Non-Computable You: What you do that artificial intelligence never will, by Robert J. Marks ★★★★
Artificial intelligence (AI) is a hot topic in the news and on the internet. This has been true for at least the last 50 years. Now, with more powerful computer systems and the development of more sophisticated algorithms that allow for incrementally more powerful programs which feign the appearance of being a sentient machine, the question about the capabilities of AI has become a more serious consideration. As a leading developer of “intelligent” systems, Robert Marks quickly puts to rest any notion that machines could actually think. Simply stated, machines will only be able to process algorithmic instructions, which thus excludes the ability of the machine to show creativity, ingenuity, or thinking “outside of the box”. Thus, the sci-fi fears of Terminator-style robots taking rule over humans should remain within the realm of fiction.
Marks does a masterful job of showing how computers will never be able to compete with humans on the thinking tasks that matter most. After quickly putting to rest notions that AI will someday become creative, he offers 12 filters to quell the hype of the AI movement; actually, these 12 filters apply to much of life and to discerning truth from fiction. There follows a section where he discusses the history of AI, which was both informative as well as enjoyable to read.

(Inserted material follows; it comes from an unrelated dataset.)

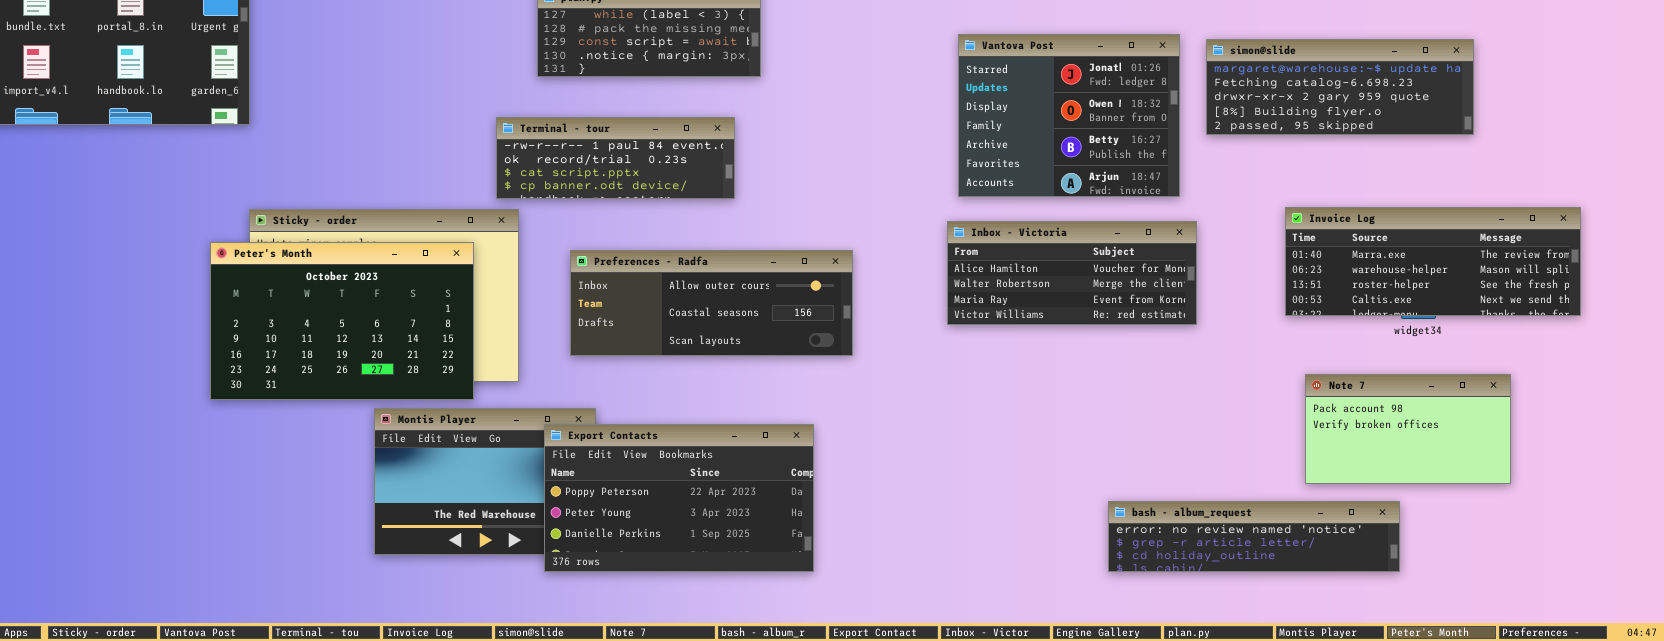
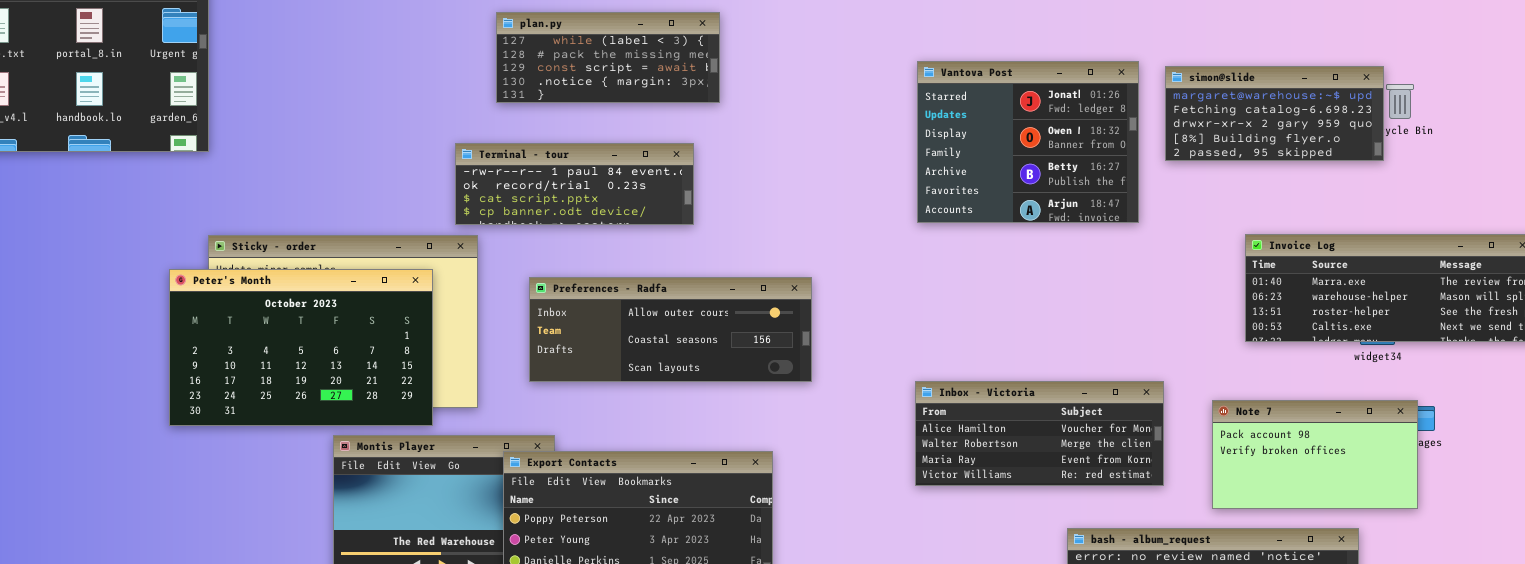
simon@slide: [1206,39,1474,135] -> [1165,66,1384,161], resized
Inbox - Victoria: [947,221,1197,325] -> [915,381,1164,486], moved
Note 7: [1305,374,1511,484] -> [1212,400,1418,509], moved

Next, a section follows that explores the thinking of Gödel, Turing, and Chaitin, which is relevant in grasping the more theoretical aspects of thinking through AI, though sometimes a bit muddy. The discussion of the Halting Oracle, or of elegant systems was intriguing but not something I would challenge my mind with, even on a rainy day. I felt that the Marks Tax Collector example had faulty logic that produced an impossible answer.
The ethics of AI was most intriguing to me, and I’m thankful that there are those that are asking these questions. If an AI machine makes an “error” (such as an automatic guidance automobile that hits and kills a pedestrian), who is to blame? The human mind shows a vastly greater ability to manage ambiguous situations than any algorithmic device would ever possess. Thus, caution in the excess use of AI must be exercised. We probably won’t be seeing robots taking over the world and achieving independence from man, but it would be expected that other sorts of challenges will arise when AI becomes more commonplace in society.
This text has brought back to mind a book I read many years ago, and which I hope Marks has read, called Technopoly by Neal Postman. Postman describes how technology is used to solve problems that man has asked, such as, how can I travel somewhere faster than present, or, how could I communicate with someone on the other side of the planet. With technopoly, technology is now used to create solutions where there is no problem. Postman offers multiple examples in his book. Perhaps AI has migrated from simply being a technological tool to a technopoly issue that provides solutions to issues that are not a problem. Perhaps.
This book was a delightful read, and very thought-provoking. For those curious about where AI might be headed, this would be the book of choice for exploring those curiosities.
I have been involved (not so much nowadays) in AI, or what I prefer to call “robotics (with Internet-oriented AI being the cognitive part of robotics) and have published a couple of papers on AI and wider issues in the ASA journal in the past.
These kinds of arguments about whether a machine can be made that can think have been around since the early days of AI. Joseph Weisenbaum in the MIT AI Lab in the 1970s wrote the ELIZA program that simulated a Rogerian psychologist. That has progressed immensely to gtpChat. He wrote a book critical of AI, Computer Power and Human Reason (Freeman, 1976) that activated the issue.
“Simply stated, machines will only be able to process algorithmic instructions”
Looking at this from the other end, the way the life sciences are progressing, it appears that biochemical and genetic descriptions can also be expressed in the form of information, and it is not inconceivable that eventually algorithmic descriptions of the function of the human brain could be given. Such algorithms will be quite different than the ones that implement present-day AI programs.
The deeper issue is not the nuts-and-bolts needed to sustain intelligence physically or even at the software or informational level, but is the quest for an answer to the question of what constitutes the essence of intelligence, of sentience. We know it involves self-awareness. Can it occur algorithmically? It would involve a higher form of logic than the first-order predicate calculus that is common in AI and in culture generally. Self-reference brings in a different kind of logic – the paradox of the liar. Mathematically, it involves the kind of self-referencing in Goedel’s Incompleteness proof. I see no reason, in principle, why self-awareness might not be possible for an artificial intelligence, but to try to envision it in the context of the present state of the art in AI can be difficult (or such AI would be here already), and that appears to be the point of this book. If anything, it serves as a counter to a second wave of overblown expectations for the homonculus, the image of the beast”. Yet, AI is advanced enough to have immense social implications, including for deception.
Another aspect to this is that in the 1990s, the artificial neural network (ANN) efforts began to dominate AI research, as people like Geoff Hinton made progress on machine learning by ANNs. This kind of learning, however, is not observable and unlike earlier AI expert system programs, you can’t ask an ANN why or how it knows what it knows. (You can with expert systems programs, but they are hardly “intelligent”.) So this issue will continue on for some time.